Paradójicamente, suelen ser quienes reciben menos beneficios.
Mientras el buen cliente paga el precio completo y acepta las condiciones establecidas, el cliente rudo reclama, exige descuentos, amenaza con irse y presiona hasta obtener una excepción. Al final, termina pagando menos, recibe mejores plazos o accede a privilegios que nunca fueron ofrecidos al cliente leal.
Quien más presiona, más obtiene
Sin ser tan consciente, la empresa está creando una regla perversa: quien más incomoda, más obtiene.
El mensaje tácito para los mejores clientes es desalentador. Su comportamiento respetuoso no es reconocido, su fidelidad no produce ventajas y su disposición a pagar el precio justo termina financiando los beneficios concedidos a quienes más desgastan a la organización.
No significa que todos los clientes deban recibir exactamente las mismas condiciones.
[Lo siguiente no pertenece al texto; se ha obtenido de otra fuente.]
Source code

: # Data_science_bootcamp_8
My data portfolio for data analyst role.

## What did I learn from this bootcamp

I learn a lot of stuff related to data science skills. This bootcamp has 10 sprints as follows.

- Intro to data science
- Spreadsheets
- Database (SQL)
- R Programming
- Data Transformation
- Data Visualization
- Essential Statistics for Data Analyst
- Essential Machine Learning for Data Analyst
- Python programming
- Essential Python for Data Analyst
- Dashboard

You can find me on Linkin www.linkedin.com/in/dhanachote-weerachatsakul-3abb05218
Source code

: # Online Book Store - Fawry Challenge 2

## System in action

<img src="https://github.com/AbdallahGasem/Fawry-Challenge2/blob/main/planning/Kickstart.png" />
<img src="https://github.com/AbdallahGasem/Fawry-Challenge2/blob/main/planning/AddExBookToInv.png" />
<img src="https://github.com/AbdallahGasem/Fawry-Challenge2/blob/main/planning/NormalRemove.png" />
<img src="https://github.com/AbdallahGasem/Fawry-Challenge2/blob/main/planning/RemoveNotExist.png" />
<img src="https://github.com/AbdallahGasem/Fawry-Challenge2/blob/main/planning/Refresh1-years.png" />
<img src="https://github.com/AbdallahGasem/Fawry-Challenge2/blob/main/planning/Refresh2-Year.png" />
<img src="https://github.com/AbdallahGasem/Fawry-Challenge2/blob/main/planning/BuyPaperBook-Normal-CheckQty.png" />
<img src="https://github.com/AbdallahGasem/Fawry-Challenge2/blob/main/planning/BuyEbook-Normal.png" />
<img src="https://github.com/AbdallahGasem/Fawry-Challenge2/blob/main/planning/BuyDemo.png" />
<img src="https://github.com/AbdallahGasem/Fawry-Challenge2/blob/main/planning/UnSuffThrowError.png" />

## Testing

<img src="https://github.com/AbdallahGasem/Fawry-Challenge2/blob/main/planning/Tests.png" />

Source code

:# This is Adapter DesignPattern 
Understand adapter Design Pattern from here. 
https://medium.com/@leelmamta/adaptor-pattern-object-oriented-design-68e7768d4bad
Puede haber diferencias justificadas por volumen, rentabilidad, permanencia, potencial o nivel de compromiso.
El problema aparece cuando las excepciones no responden al valor de la relación, sino a la intensidad de la presión.
Cada concesión enseña algo
Cada descuento concedido por miedo enseña al cliente a presionar nuevamente. Cada beneficio entregado para evitar una confrontación confirma que reclamar funciona.
Así, el cliente difícil aprende a exigir más, mientras el buen cliente continúa pagando sin cuestionar. La organización termina castigando el comportamiento que debería premiar y premiando el que debería controlar.
Recompense la lealtad
Revise sus políticas comerciales y pregúntese: ¿quién recibe sus mejores condiciones, los clientes que más valor aportan o los que más amenazan?
La lealtad también debe ser recompensada. No necesariamente con descuentos, sino con reconocimiento, prioridad, mejores experiencias, acceso preferente o beneficios relevantes.
Porque cuando trata mejor al cliente difícil que al cliente valioso, no está protegiendo la relación comercial. Está maltratando a sus mejores clientes.